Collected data
★ ★ ★ ★ ★

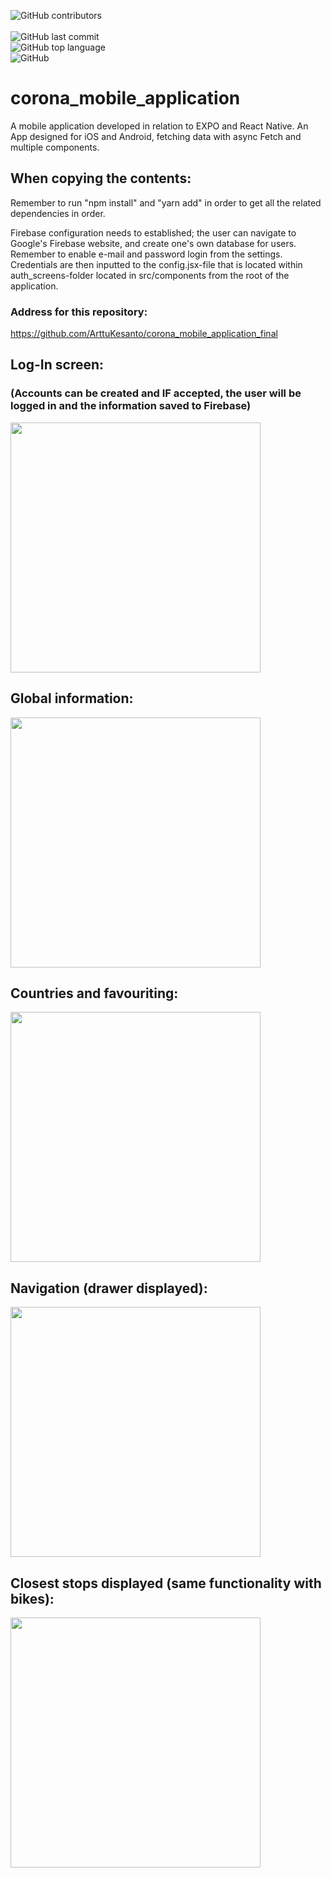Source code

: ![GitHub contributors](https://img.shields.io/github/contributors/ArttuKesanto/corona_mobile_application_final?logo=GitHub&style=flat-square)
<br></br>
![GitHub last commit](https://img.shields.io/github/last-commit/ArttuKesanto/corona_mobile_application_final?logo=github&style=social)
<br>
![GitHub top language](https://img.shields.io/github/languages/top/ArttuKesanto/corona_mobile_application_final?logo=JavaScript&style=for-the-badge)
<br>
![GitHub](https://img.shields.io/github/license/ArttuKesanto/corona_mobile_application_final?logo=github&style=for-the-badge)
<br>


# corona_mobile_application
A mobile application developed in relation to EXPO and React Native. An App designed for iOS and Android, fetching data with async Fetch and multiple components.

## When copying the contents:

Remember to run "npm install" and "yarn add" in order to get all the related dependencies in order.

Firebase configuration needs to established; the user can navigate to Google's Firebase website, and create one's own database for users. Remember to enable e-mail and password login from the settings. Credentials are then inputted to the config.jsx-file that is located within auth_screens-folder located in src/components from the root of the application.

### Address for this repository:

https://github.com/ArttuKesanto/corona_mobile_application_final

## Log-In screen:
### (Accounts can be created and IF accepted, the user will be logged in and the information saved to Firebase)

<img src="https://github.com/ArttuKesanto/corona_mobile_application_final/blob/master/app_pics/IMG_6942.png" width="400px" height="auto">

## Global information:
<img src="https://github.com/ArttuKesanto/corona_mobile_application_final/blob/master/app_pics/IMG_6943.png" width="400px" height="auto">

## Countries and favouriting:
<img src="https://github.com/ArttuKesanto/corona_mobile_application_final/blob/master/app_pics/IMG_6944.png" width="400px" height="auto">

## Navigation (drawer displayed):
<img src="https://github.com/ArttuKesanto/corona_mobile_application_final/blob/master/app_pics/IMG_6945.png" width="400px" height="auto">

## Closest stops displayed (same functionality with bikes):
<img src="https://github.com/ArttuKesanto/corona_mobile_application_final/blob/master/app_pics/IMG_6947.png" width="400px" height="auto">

★ ★ ★ ★ ★

Output every line of the rows above as a JSON list of strings, one string per line, with blank lines skipped. Leave the pictures out of the answer.

[
  "Source code",
  ": ![GitHub contributors](https://img.shields.io/github/contributors/ArttuKesanto/corona_mobile_application_final?logo=GitHub&style=flat-square)",
  "<br></br>",
  "![GitHub last commit](https://img.shields.io/github/last-commit/ArttuKesanto/corona_mobile_application_final?logo=github&style=social)",
  "<br>",
  "![GitHub top language](https://img.shields.io/github/languages/top/ArttuKesanto/corona_mobile_application_final?logo=JavaScript&style=for-the-badge)",
  "<br>",
  "![GitHub](https://img.shields.io/github/license/ArttuKesanto/corona_mobile_application_final?logo=github&style=for-the-badge)",
  "<br>",
  "# corona_mobile_application",
  "A mobile application developed in relation to EXPO and React Native. An App designed for iOS and Android, fetching data with async Fetch and multiple components.",
  "## When copying the contents:",
  "Remember to run \"npm install\" and \"yarn add\" in order to get all the related dependencies in order.",
  "Firebase configuration needs to established; the user can navigate to Google's Firebase website, and create one's own database for users. Remember to enable e-mail and password login from the settings. Credentials are then inputted to the config.jsx-file that is located within auth_screens-folder located in src/components from the root of the application.",
  "### Address for this repository:",
  "https://github.com/ArttuKesanto/corona_mobile_application_final",
  "## Log-In screen:",
  "### (Accounts can be created and IF accepted, the user will be logged in and the information saved to Firebase)",
  "<img src=\"https://github.com/ArttuKesanto/corona_mobile_application_final/blob/master/app_pics/IMG_6942.png\" width=\"400px\" height=\"auto\">",
  "## Global information:",
  "<img src=\"https://github.com/ArttuKesanto/corona_mobile_application_final/blob/master/app_pics/IMG_6943.png\" width=\"400px\" height=\"auto\">",
  "## Countries and favouriting:",
  "<img src=\"https://github.com/ArttuKesanto/corona_mobile_application_final/blob/master/app_pics/IMG_6944.png\" width=\"400px\" height=\"auto\">",
  "## Navigation (drawer displayed):",
  "<img src=\"https://github.com/ArttuKesanto/corona_mobile_application_final/blob/master/app_pics/IMG_6945.png\" width=\"400px\" height=\"auto\">",
  "## Closest stops displayed (same functionality with bikes):",
  "<img src=\"https://github.com/ArttuKesanto/corona_mobile_application_final/blob/master/app_pics/IMG_6947.png\" width=\"400px\" height=\"auto\">"
]